An alarm call for the world
dr strangelove, I presume
Michael Foot
Gollancz, #16.99
Topicality is a true measure of the first-class journalist. Controversy is, of course, also vital if the subject is to be a polemic, but what is most important for any contribution to a current debate to have impact is that it must be informed and relevant. Michael Foot is 85 years old and he has written here one of the best pieces of polemical journalism we are likely to read this year.
Not for him the mundanities of a maundering old age, or a gentle collection of an old man's memories. Oh no. With Dylan Thomas he is raging yet against the dying of the light, with Byron he looks fearfully with mad disquietude on the dull sky, the pall of past world, and, with Adrian Mitchell, he considers how ''the planet staggers like King Lear/ with his dead darling in his arms''. He looks around him at the world and he is angry and afraid about the nuclear arms race.
There is plenty of history here, true enough - and poetry, too - but this is not a backward-looking book. It is, rather, staring the future in the face and stabbing an accusatory finger at the governments of the world that are failing to do the same. ''Vintage Michael Foot'', his publishers claim for him, and for once they have got it right.
In the 1963 black comedy Dr Strangelove, about the fanatic who advocates pre-emptive nuclear strikes, an insane American air force general played by George C Scott says: ''I don't say we wouldn't get our hair mussed, but I do say no more than 10 to 20 million people killed.''
That is, in brief, Foot's thesis. He asks: ''How are we to restore - how to establish - a genuine international order with the programme for the dismantling of the nuclear arsenals properly decreed and with a timetable? Nothing less will serve as an objective, and what is needed now is a new sense of urgency.''
The catalyst which has provoked this onslaught was what Foot describes as the ''ultimate insanity'' of an arms race on the Indian sub-continent with all that this implies not only for the future security of the world but for the chances of India handling its own profound domestic problems, specifically in seeking a means to handle poverty.
That his beloved India should be so wickedly distracted by such madness Foot ascribes primarily to the ineptitude of American foreign policy, but he places the responsibility - the guilt - for what is not happening to attack poverty upon us all. He is bitterly critical of Britain, too - ''our right little, tight little island'', pathetic lackeys of the United States on the one hand, while also being pusillanimous in failing either to recognise and warn of the perilous situation that has been developing in Pakistan in recent years or doing anything sufficiently to help sustain Indian democracy.
He does pay tribute to the work that has been done on the international stage by countries, including Britain, to secure international agreements to limit weapon development and control existing arsenals. But his object is to alert public opinion to the terrible dangers that exist and the need for a revival of the currently stalled disarmament process.
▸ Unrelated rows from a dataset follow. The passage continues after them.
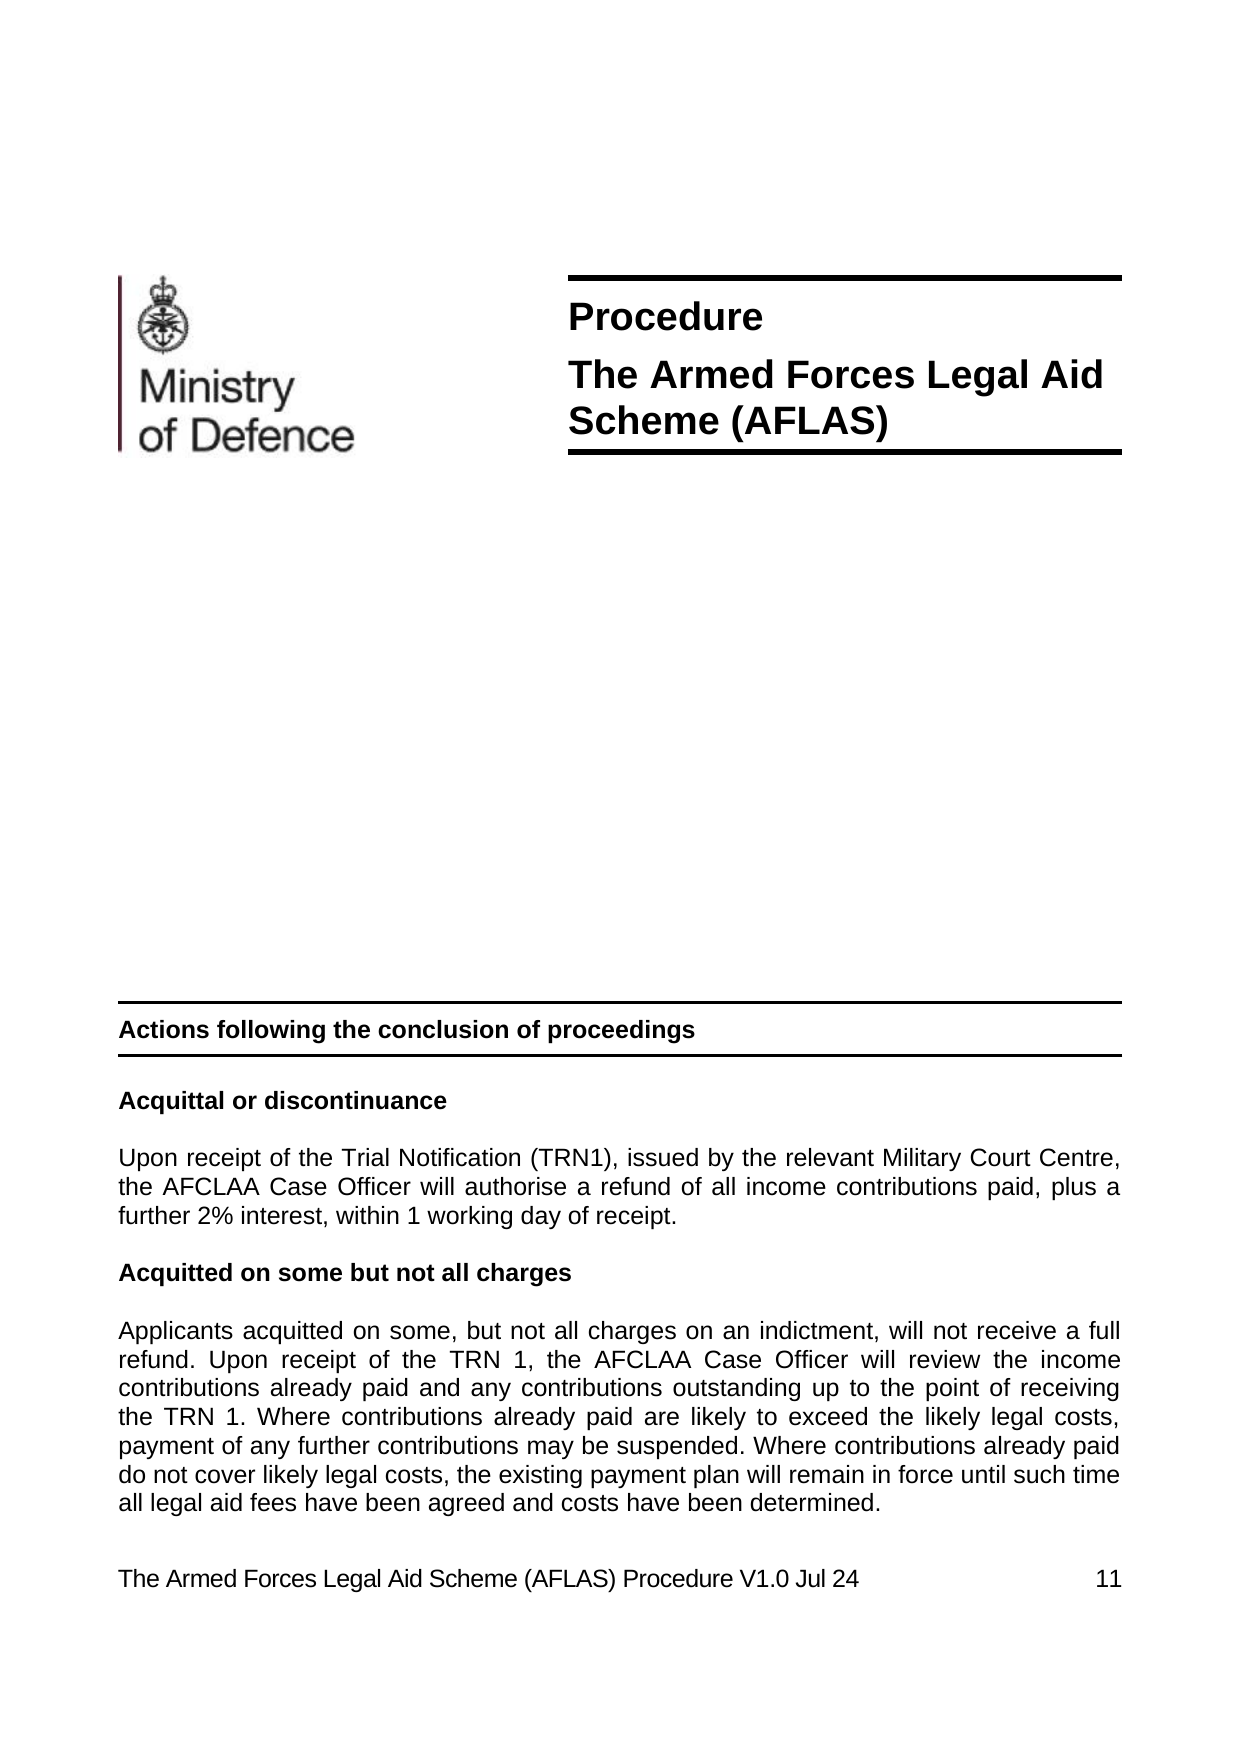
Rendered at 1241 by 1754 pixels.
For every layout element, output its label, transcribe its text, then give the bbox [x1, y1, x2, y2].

subtitle Actions following the conclusion of proceedings [118, 1004, 1122, 1054]
subtitle Acquitted on some but not all charges [118, 1258, 1122, 1287]
text Upon receipt of the Trial Notification (TRN1), issued by the relevant Military Court Centre, the AFCLAA Case Officer will authorise a refund of all income contributions paid, plus a further 2% interest, within 1 working day of receipt. [118, 1143, 1122, 1229]
subtitle Acquittal or discontinuance [118, 1086, 1122, 1114]
text Applicants acquitted on some, but not all charges on an indictment, will not receive a full refund. Upon receipt of the TRN 1, the AFCLAA Case Officer will review the income contributions already paid and any contributions outstanding up to the point of receiving the TRN 1. Where contributions already paid are likely to exceed the likely legal costs, payment of any further contributions may be suspended. Where contributions already paid do not cover likely legal costs, the existing payment plan will remain in force until such time all legal aid fees have been agreed and costs have been determined. [118, 1316, 1122, 1517]
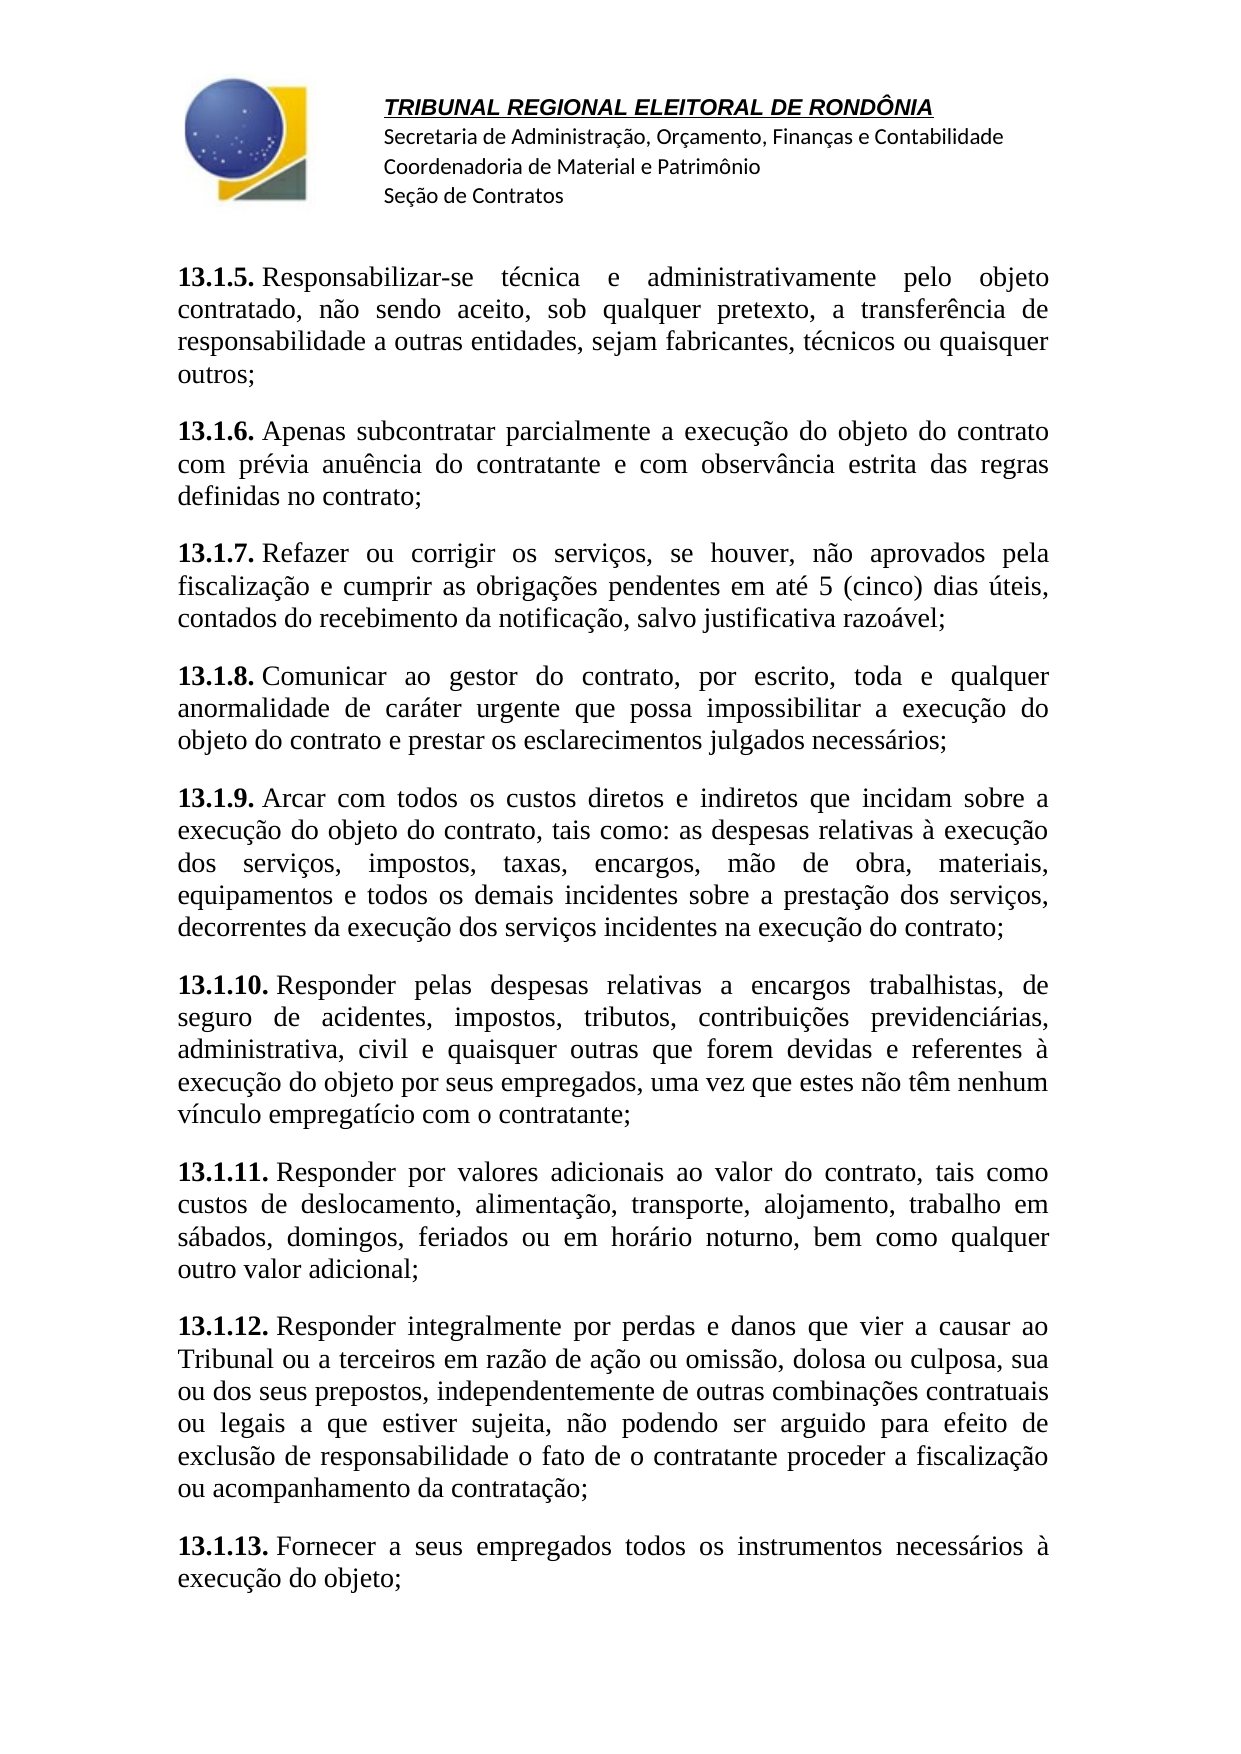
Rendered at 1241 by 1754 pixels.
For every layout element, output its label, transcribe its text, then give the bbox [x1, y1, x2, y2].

text 13.1.12. Responder integralmente por perdas e danos que vier a causar ao Tribunal ou a terceiros em razão de ação ou omissão, dolosa ou culposa, sua ou dos seus prepostos, independentemente de outras combinações contratuais ou legais a que estiver sujeita, não podendo ser arguido para efeito de exclusão de responsabilidade o fato de o contratante proceder a fiscalização ou acompanhamento da contratação; [177, 1309, 1051, 1504]
text 13.1.5. Responsabilizar-se técnica e administrativamente pelo objeto contratado, não sendo aceito, sob qualquer pretexto, a transferência de responsabilidade a outras entidades, sejam fabricantes, técnicos ou quaisquer outros; [177, 260, 1051, 389]
text 13.1.7. Refazer ou corrigir os serviços, se houver, não aprovados pela fiscalização e cumprir as obrigações pendentes em até 5 (cinco) dias úteis, contados do recebimento da notificação, salvo justificativa razoável; [177, 536, 1051, 634]
text 13.1.9. Arcar com todos os custos diretos e indiretos que incidam sobre a execução do objeto do contrato, tais como: as despesas relativas à execução dos serviços, impostos, taxas, encargos, mão de obra, materiais, equipamentos e todos os demais incidentes sobre a prestação dos serviços, decorrentes da execução dos serviços incidentes na execução do contrato; [177, 781, 1051, 943]
text 13.1.11. Responder por valores adicionais ao valor do contrato, tais como custos de deslocamento, alimentação, transporte, alojamento, trabalho em sábados, domingos, feriados ou em horário noturno, bem como qualquer outro valor adicional; [177, 1155, 1051, 1284]
text 13.1.8. Comunicar ao gestor do contrato, por escrito, toda e qualquer anormalidade de caráter urgente que possa impossibilitar a execução do objeto do contrato e prestar os esclarecimentos julgados necessários; [177, 659, 1051, 756]
text 13.1.13. Fornecer a seus empregados todos os instrumentos necessários à execução do objeto; [177, 1529, 1051, 1593]
text 13.1.10. Responder pelas despesas relativas a encargos trabalhistas, de seguro de acidentes, impostos, tributos, contribuições previdenciárias, administrativa, civil e quaisquer outras que forem devidas e referentes à execução do objeto por seus empregados, uma vez que estes não têm nenhum vínculo empregatício com o contratante; [177, 968, 1051, 1130]
text 13.1.6. Apenas subcontratar parcialmente a execução do objeto do contrato com prévia anuência do contratante e com observância estrita das regras definidas no contrato; [177, 414, 1051, 511]
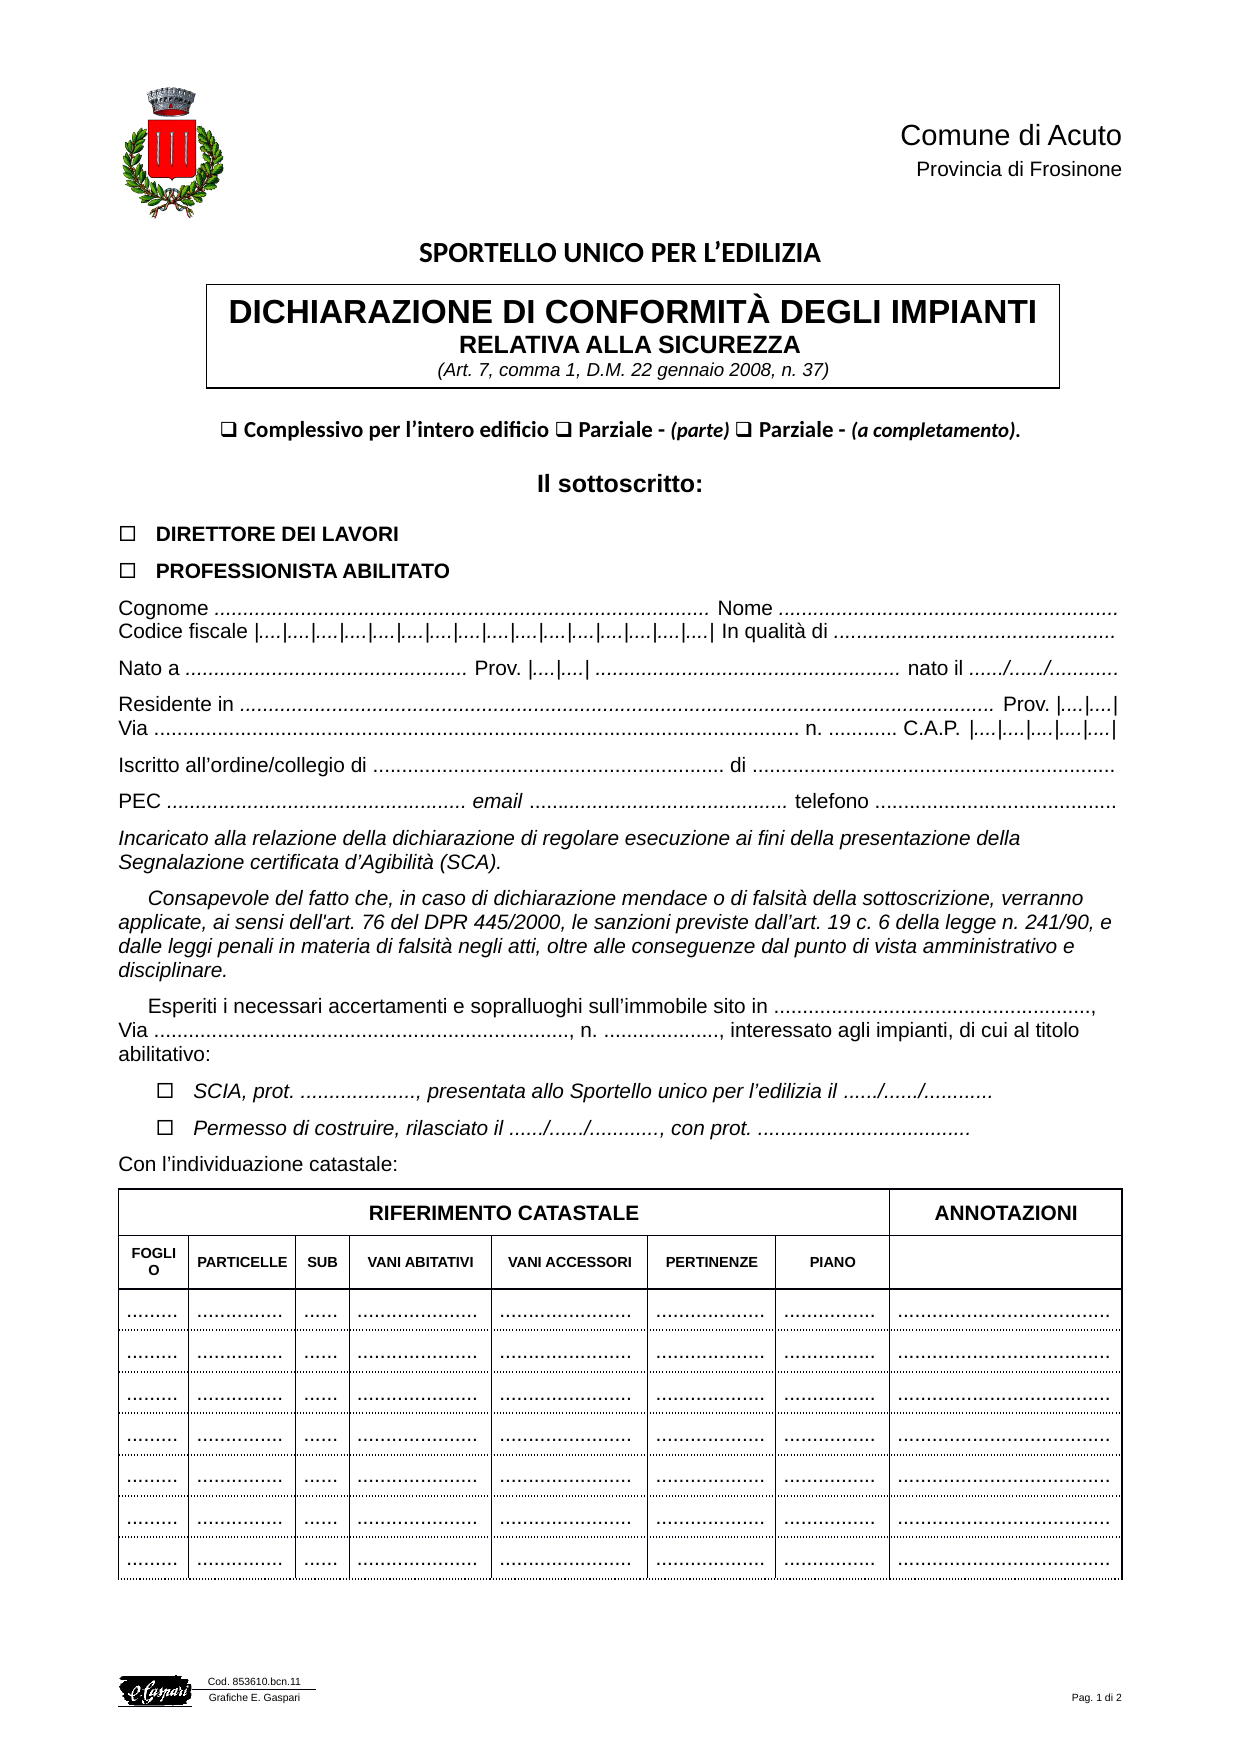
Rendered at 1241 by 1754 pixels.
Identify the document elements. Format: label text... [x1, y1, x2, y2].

table_cell ............... [189, 1329, 295, 1371]
table_cell ................ [776, 1536, 889, 1577]
table_cell ............... [189, 1412, 295, 1453]
table_cell PARTICELLE [189, 1236, 295, 1288]
text Esperiti i necessari accertamenti e sopralluoghi sull’immobile sito in ......................................................., Via ........................................................................, n. ...................., interessato agli impianti, di cui al titolo abilitativo: [118, 994, 1122, 1066]
table_cell ..................................... [890, 1371, 1121, 1412]
table_cell ..................................... [890, 1495, 1121, 1536]
table_cell ...... [296, 1454, 349, 1495]
table_cell ......... [119, 1290, 188, 1329]
table_cell ................... [648, 1371, 775, 1412]
table_cell ......... [119, 1536, 188, 1577]
picture [118, 1674, 192, 1706]
text Iscritto all’ordine/collegio di ............................................................. di ............................................................... [118, 753, 1122, 777]
table_cell ...... [296, 1412, 349, 1453]
text PEC .................................................... email ............................................. telefono .......................................... [118, 789, 1122, 813]
table_cell ..................... [350, 1495, 491, 1536]
text Il sottoscritto: [118, 468, 1122, 497]
subtitle SPORTELLO UNICO PER L’EDILIZIA [118, 234, 1122, 270]
table_cell ......... [119, 1495, 188, 1536]
text Provincia di Frosinone [224, 157, 1122, 181]
picture [122, 87, 224, 219]
table_cell ...... [296, 1495, 349, 1536]
table_cell ................... [648, 1495, 775, 1536]
table_cell ................ [776, 1329, 889, 1371]
table_cell ............... [189, 1371, 295, 1412]
table_cell ....................... [492, 1329, 647, 1371]
table_cell ....................... [492, 1454, 647, 1495]
table_cell ......... [119, 1371, 188, 1412]
table_cell PERTINENZE [648, 1236, 775, 1288]
table_cell ................... [648, 1290, 775, 1329]
text Consapevole del fatto che, in caso di dichiarazione mendace o di falsità della sottoscrizione, verranno applicate, ai sensi dell'art. 76 del DPR 445/2000, le sanzioni previste dall’art. 19 c. 6 della legge n. 241/90, e dalle leggi penali in materia di falsità negli atti, oltre alle conseguenze dal punto di vista amministrativo e disciplinare. [118, 886, 1122, 982]
table_cell ............... [189, 1536, 295, 1577]
text Cognome ...................................................................................... Nome ........................................................... Codice fiscale |....|....|....|....|....|....|....|....|....|....|....|....|....|....|....|....| In qualità di ................................................. [118, 595, 1122, 643]
table_cell ..................... [350, 1290, 491, 1329]
table_cell ................ [776, 1371, 889, 1412]
list Permesso di costruire, rilasciato il ....../....../............, con prot. ..................................... [156, 1115, 1122, 1139]
table_cell ...... [296, 1290, 349, 1329]
table_cell PIANO [776, 1236, 889, 1288]
table_cell VANI ABITATIVI [350, 1236, 491, 1288]
table_cell ...... [296, 1536, 349, 1577]
table_cell VANI ACCESSORI [492, 1236, 647, 1288]
table_cell ............... [189, 1495, 295, 1536]
table_cell ......... [119, 1412, 188, 1453]
table_cell ................... [648, 1412, 775, 1453]
table_cell ................... [648, 1329, 775, 1371]
table_cell ................... [648, 1454, 775, 1495]
text Con l’individuazione catastale: [118, 1152, 1122, 1176]
table_cell ............... [189, 1290, 295, 1329]
table_cell ..................... [350, 1536, 491, 1577]
table_cell ................... [648, 1536, 775, 1577]
table_cell ..................... [350, 1371, 491, 1412]
table_cell ..................... [350, 1329, 491, 1371]
text Incaricato alla relazione della dichiarazione di regolare esecuzione ai fini della presentazione della Segnalazione certificata d’Agibilità (SCA). [118, 826, 1122, 873]
text Residente in ................................................................................................................................... Prov. |....|....| Via ................................................................................................................ n. ............ C.A.P. |....|....|....|....|....| [118, 692, 1122, 740]
text  Complessivo per l’intero edificio  Parziale - (parte)  Parziale - (a completamento). [118, 416, 1122, 443]
text Comune di Acuto [224, 118, 1122, 152]
table_cell ....................... [492, 1495, 647, 1536]
table_cell ................ [776, 1454, 889, 1495]
table_cell ..................... [350, 1412, 491, 1453]
table_cell ...... [296, 1329, 349, 1371]
table_header ANNOTAZIONI [890, 1190, 1121, 1235]
table_cell ..................... [350, 1454, 491, 1495]
table_cell ..................................... [890, 1454, 1121, 1495]
list SCIA, prot. ...................., presentata allo Sportello unico per l’edilizia il ....../....../............ [156, 1079, 1122, 1103]
table_cell ..................................... [890, 1536, 1121, 1577]
table_cell ......... [119, 1329, 188, 1371]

He wants to wake up the world. He is puzzled and bewildered by the fact that, despite the illegal nuclear tests conducted by both India and Pakistan last year, the five nuclear states of the world have all found excuses to do almost nothing in response, despite the signal that this could send to at least another six states with the capacity to do the same.
And he is outraged by what he sees as the descent towards international anarchy marked by the United States' readiness to launch nuclear strikes - for example against Sudan and Afghanistan last year.
He explicitly criticises his successor as Labour leader, Tony Blair, for failing to have stopped such action when he knew of it in advance, and specifically suggests that Britain should regain its independent voice in order to help achieve his programme for progress to a non-nuclear world.
It may not be a particularly cheery subject, but Dr Strangelove, I Presume is an excellent read. It is painstakingly researched and carefully documented. It is placed in context in the post-war world, Foot rehearsing for us the main signposts on the road to disarmament since Hiroshima and the arguments of the main players. It is, of course, scholarly. It is in part a hymn of love to India. It is a work of journalism, partial yes, but properly sourced and argued. It is lyrical, not just because of the poets he calls in evidence but because of the commitment and passion he conveys. And best of all is the author's use of language, the cadences of his sentences, the originality of his expression, his humour and his passion, his own authentic voice.
There were people who were moved to tears when Michael Foot was elected leader of the Labour Party because, at last, a politician who would always put principle before anything else had triumphed.
His tenure of the post was unhappy, tragic even, in what his failure as leader implied for principled politics. But he shows us here how those principles are yet undimmed.